### GIVEN DATA

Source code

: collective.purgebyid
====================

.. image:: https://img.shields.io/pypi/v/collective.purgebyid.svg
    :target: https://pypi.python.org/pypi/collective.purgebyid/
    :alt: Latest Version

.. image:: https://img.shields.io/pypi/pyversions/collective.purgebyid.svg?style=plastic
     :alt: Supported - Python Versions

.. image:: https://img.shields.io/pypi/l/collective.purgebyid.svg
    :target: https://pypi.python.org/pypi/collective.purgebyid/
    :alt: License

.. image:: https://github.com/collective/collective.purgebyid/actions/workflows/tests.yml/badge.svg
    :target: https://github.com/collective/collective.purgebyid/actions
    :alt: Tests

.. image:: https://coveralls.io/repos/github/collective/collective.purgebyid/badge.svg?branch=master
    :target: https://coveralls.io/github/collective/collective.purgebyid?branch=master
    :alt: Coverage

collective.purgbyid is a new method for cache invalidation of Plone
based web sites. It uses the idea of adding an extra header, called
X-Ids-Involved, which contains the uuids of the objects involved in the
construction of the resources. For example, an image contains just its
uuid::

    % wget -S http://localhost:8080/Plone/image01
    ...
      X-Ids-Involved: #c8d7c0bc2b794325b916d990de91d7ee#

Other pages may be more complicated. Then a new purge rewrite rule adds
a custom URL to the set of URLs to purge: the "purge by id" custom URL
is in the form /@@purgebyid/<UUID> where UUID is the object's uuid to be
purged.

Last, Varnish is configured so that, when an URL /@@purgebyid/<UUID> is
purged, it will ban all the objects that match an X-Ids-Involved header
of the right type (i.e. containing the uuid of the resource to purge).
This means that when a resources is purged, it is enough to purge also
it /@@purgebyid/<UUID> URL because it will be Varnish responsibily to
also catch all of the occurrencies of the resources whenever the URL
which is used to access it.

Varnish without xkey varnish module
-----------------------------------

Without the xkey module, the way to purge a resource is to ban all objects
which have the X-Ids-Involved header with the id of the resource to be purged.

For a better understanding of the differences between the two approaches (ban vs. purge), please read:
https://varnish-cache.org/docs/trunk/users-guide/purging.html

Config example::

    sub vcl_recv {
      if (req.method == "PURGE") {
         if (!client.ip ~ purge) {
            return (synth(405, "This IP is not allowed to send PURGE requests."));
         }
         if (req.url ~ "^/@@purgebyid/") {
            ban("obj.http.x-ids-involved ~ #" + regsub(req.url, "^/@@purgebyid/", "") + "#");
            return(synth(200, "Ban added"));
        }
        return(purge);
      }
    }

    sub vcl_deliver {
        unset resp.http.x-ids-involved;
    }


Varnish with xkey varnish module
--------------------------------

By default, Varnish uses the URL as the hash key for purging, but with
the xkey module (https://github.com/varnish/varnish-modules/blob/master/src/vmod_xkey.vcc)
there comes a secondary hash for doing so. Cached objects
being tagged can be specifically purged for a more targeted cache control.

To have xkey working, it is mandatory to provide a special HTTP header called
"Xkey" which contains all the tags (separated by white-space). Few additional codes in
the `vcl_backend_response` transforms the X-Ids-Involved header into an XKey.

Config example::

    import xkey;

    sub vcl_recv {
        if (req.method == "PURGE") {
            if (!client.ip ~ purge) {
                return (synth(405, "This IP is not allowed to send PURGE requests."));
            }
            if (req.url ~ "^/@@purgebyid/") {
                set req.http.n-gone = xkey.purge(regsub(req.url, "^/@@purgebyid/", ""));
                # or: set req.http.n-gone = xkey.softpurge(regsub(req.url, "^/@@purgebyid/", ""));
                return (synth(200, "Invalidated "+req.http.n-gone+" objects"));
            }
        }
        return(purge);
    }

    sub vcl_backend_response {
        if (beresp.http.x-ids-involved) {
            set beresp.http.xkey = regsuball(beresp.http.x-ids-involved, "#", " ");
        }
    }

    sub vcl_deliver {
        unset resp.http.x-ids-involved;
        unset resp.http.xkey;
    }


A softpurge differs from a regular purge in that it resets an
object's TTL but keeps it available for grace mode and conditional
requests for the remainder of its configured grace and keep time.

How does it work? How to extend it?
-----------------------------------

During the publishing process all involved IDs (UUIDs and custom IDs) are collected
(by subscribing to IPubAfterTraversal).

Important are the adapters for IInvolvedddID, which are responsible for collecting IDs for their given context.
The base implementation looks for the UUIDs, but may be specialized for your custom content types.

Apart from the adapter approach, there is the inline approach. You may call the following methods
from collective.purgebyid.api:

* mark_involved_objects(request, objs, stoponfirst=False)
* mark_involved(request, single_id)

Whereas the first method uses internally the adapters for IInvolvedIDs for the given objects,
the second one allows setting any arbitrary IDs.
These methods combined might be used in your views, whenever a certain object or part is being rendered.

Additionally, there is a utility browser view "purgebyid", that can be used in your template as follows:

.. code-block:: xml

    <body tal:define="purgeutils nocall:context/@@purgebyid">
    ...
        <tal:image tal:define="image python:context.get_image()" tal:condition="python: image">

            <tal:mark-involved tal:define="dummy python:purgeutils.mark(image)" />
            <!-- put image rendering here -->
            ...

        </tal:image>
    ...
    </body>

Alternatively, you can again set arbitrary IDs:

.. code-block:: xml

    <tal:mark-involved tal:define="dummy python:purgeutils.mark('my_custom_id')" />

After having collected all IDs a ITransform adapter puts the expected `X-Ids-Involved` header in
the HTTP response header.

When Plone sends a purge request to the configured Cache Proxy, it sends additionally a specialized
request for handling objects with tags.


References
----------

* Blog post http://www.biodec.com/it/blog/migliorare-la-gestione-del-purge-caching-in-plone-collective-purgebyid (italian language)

######

WHAT THIS TASK INVOLVES ->
Print all of the lines above so that each one matches its original exactly.

EXERCISE SOLUTION ->
Source code

: collective.purgebyid
====================

.. image:: https://img.shields.io/pypi/v/collective.purgebyid.svg
    :target: https://pypi.python.org/pypi/collective.purgebyid/
    :alt: Latest Version

.. image:: https://img.shields.io/pypi/pyversions/collective.purgebyid.svg?style=plastic
     :alt: Supported - Python Versions

.. image:: https://img.shields.io/pypi/l/collective.purgebyid.svg
    :target: https://pypi.python.org/pypi/collective.purgebyid/
    :alt: License

.. image:: https://github.com/collective/collective.purgebyid/actions/workflows/tests.yml/badge.svg
    :target: https://github.com/collective/collective.purgebyid/actions
    :alt: Tests

.. image:: https://coveralls.io/repos/github/collective/collective.purgebyid/badge.svg?branch=master
    :target: https://coveralls.io/github/collective/collective.purgebyid?branch=master
    :alt: Coverage

collective.purgbyid is a new method for cache invalidation of Plone
based web sites. It uses the idea of adding an extra header, called
X-Ids-Involved, which contains the uuids of the objects involved in the
construction of the resources. For example, an image contains just its
uuid::

    % wget -S http://localhost:8080/Plone/image01
    ...
      X-Ids-Involved: #c8d7c0bc2b794325b916d990de91d7ee#

Other pages may be more complicated. Then a new purge rewrite rule adds
a custom URL to the set of URLs to purge: the "purge by id" custom URL
is in the form /@@purgebyid/<UUID> where UUID is the object's uuid to be
purged.

Last, Varnish is configured so that, when an URL /@@purgebyid/<UUID> is
purged, it will ban all the objects that match an X-Ids-Involved header
of the right type (i.e. containing the uuid of the resource to purge).
This means that when a resources is purged, it is enough to purge also
it /@@purgebyid/<UUID> URL because it will be Varnish responsibily to
also catch all of the occurrencies of the resources whenever the URL
which is used to access it.

Varnish without xkey varnish module
-----------------------------------

Without the xkey module, the way to purge a resource is to ban all objects
which have the X-Ids-Involved header with the id of the resource to be purged.

For a better understanding of the differences between the two approaches (ban vs. purge), please read:
https://varnish-cache.org/docs/trunk/users-guide/purging.html

Config example::

    sub vcl_recv {
      if (req.method == "PURGE") {
         if (!client.ip ~ purge) {
            return (synth(405, "This IP is not allowed to send PURGE requests."));
         }
         if (req.url ~ "^/@@purgebyid/") {
            ban("obj.http.x-ids-involved ~ #" + regsub(req.url, "^/@@purgebyid/", "") + "#");
            return(synth(200, "Ban added"));
        }
        return(purge);
      }
    }

    sub vcl_deliver {
        unset resp.http.x-ids-involved;
    }


Varnish with xkey varnish module
--------------------------------

By default, Varnish uses the URL as the hash key for purging, but with
the xkey module (https://github.com/varnish/varnish-modules/blob/master/src/vmod_xkey.vcc)
there comes a secondary hash for doing so. Cached objects
being tagged can be specifically purged for a more targeted cache control.

To have xkey working, it is mandatory to provide a special HTTP header called
"Xkey" which contains all the tags (separated by white-space). Few additional codes in
the `vcl_backend_response` transforms the X-Ids-Involved header into an XKey.

Config example::

    import xkey;

    sub vcl_recv {
        if (req.method == "PURGE") {
            if (!client.ip ~ purge) {
                return (synth(405, "This IP is not allowed to send PURGE requests."));
            }
            if (req.url ~ "^/@@purgebyid/") {
                set req.http.n-gone = xkey.purge(regsub(req.url, "^/@@purgebyid/", ""));
                # or: set req.http.n-gone = xkey.softpurge(regsub(req.url, "^/@@purgebyid/", ""));
                return (synth(200, "Invalidated "+req.http.n-gone+" objects"));
            }
        }
        return(purge);
    }

    sub vcl_backend_response {
        if (beresp.http.x-ids-involved) {
            set beresp.http.xkey = regsuball(beresp.http.x-ids-involved, "#", " ");
        }
    }

    sub vcl_deliver {
        unset resp.http.x-ids-involved;
        unset resp.http.xkey;
    }


A softpurge differs from a regular purge in that it resets an
object's TTL but keeps it available for grace mode and conditional
requests for the remainder of its configured grace and keep time.

How does it work? How to extend it?
-----------------------------------

During the publishing process all involved IDs (UUIDs and custom IDs) are collected
(by subscribing to IPubAfterTraversal).

Important are the adapters for IInvolvedddID, which are responsible for collecting IDs for their given context.
The base implementation looks for the UUIDs, but may be specialized for your custom content types.

Apart from the adapter approach, there is the inline approach. You may call the following methods
from collective.purgebyid.api:

* mark_involved_objects(request, objs, stoponfirst=False)
* mark_involved(request, single_id)

Whereas the first method uses internally the adapters for IInvolvedIDs for the given objects,
the second one allows setting any arbitrary IDs.
These methods combined might be used in your views, whenever a certain object or part is being rendered.

Additionally, there is a utility browser view "purgebyid", that can be used in your template as follows:

.. code-block:: xml

    <body tal:define="purgeutils nocall:context/@@purgebyid">
    ...
        <tal:image tal:define="image python:context.get_image()" tal:condition="python: image">

            <tal:mark-involved tal:define="dummy python:purgeutils.mark(image)" />
            <!-- put image rendering here -->
            ...

        </tal:image>
    ...
    </body>

Alternatively, you can again set arbitrary IDs:

.. code-block:: xml

    <tal:mark-involved tal:define="dummy python:purgeutils.mark('my_custom_id')" />

After having collected all IDs a ITransform adapter puts the expected `X-Ids-Involved` header in
the HTTP response header.

When Plone sends a purge request to the configured Cache Proxy, it sends additionally a specialized
request for handling objects with tags.


References
----------

* Blog post http://www.biodec.com/it/blog/migliorare-la-gestione-del-purge-caching-in-plone-collective-purgebyid (italian language)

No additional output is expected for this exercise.